Evidenz und Erfahrung
Die Evidenzbasierte Medizin, in der diagnostische und therapeutische Entscheidungen auf Basis aktueller wissenschaftlicher Erkenntnisse, professioneller Expertisen und der Werte und Präferenzen der Beteiligten getroffen werden, spiele eine wichtige Rolle in der Stellungnahme der Leopoldina-Arbeitsgruppe, führte Prof. Dr. Cornel Sieber aus.

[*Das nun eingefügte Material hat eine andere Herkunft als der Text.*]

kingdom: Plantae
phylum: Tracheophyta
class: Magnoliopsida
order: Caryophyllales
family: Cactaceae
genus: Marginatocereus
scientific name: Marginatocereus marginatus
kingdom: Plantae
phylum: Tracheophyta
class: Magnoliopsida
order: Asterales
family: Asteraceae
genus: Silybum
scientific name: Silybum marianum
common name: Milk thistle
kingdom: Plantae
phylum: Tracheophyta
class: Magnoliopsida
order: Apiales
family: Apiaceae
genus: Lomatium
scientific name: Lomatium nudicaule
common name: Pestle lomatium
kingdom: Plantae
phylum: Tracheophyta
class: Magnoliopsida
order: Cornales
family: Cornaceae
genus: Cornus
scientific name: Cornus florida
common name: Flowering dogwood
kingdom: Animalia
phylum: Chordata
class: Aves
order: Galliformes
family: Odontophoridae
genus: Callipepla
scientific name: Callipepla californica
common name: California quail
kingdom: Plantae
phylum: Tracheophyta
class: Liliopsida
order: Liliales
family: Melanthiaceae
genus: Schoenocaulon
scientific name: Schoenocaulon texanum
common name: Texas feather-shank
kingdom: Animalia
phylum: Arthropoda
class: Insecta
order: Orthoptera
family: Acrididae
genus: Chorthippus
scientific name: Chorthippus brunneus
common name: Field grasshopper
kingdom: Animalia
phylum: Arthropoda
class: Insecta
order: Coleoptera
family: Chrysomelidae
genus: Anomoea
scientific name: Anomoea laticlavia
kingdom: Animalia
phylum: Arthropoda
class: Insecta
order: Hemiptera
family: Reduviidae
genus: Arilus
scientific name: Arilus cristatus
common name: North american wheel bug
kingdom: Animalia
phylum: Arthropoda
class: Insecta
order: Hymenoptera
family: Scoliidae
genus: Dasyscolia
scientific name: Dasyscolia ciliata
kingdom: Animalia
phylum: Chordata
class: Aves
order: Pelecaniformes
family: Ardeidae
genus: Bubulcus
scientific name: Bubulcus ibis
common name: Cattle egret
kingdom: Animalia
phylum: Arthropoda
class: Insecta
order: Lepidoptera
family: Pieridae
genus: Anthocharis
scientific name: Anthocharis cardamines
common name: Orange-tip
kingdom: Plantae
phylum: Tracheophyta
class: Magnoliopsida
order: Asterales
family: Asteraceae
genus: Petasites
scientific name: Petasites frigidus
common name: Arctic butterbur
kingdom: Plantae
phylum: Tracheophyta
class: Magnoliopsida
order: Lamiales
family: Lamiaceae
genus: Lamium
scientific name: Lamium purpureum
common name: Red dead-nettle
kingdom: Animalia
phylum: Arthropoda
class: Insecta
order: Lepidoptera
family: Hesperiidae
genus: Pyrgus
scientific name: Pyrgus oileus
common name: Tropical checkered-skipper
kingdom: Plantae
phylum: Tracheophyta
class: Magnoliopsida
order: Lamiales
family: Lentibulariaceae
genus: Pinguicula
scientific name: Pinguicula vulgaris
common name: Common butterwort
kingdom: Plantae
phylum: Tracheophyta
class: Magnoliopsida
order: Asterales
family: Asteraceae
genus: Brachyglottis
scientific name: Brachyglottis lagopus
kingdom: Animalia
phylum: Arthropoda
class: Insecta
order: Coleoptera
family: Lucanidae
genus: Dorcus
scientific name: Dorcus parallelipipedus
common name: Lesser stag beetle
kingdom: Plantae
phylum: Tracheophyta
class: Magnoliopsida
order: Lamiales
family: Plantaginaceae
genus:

Er betonte aber: "Meist kommen ältere Menschen in den entsprechenden Studien gar nicht vor, weil sie medizinisch zu schwierig sind." Deshalb seien die meisten Medikamente nie an betagten Patienten getestet worden, was gerade bei einer Vielzahl verschriebener Präparate die persönlichen Erfahrungen des Arztes und die Präferenzen des Patienten umso wichtiger mache. "Das Thema Altersmedizin ist nicht allzu beliebt, weil es äußerst komplex ist", beklagte Sieber, baute jedoch auf den Einfluss der veröffentlichten Stellungnahme, die auf Bundes- und Europaebene große Beachtung fand. "Das Gesundheitswesen ist allerdings riesig und deshalb träge – wesentliche Dinge darin zu verändern, ist nicht einfach", wusste Sieber.
Patientenkarte und Kontaktzeit
In der Diskussion gingen die Referenten nochmals auf das zentrale Thema der schwierigen Kommunikation zwischen Arzt und Patient, aber auch unter den Medizinern ein. "Zunächst ist die Kommunikationstechnik auf keinem einheitlichen Stand," beklagte Prof. Dr. Cornel Sieber, "da passiert ja sogar noch viel per Fax." Es fehle an zuverlässigen Wegen, geschriebene Informationen schnell abrufen zu können. Sieber sprach sich für eine elektronische Speicherung auf einer Patientenkarte aus: "90 Prozent meiner Patienten kommen über die Notaufnahme in die Klinik. Die haben keinen Arztbrief dabei, oft nicht einmal ihr Hörgerät und ihre Brille. Und oft wurden in der Medikamentenliste handschriftlich Dinge verändert."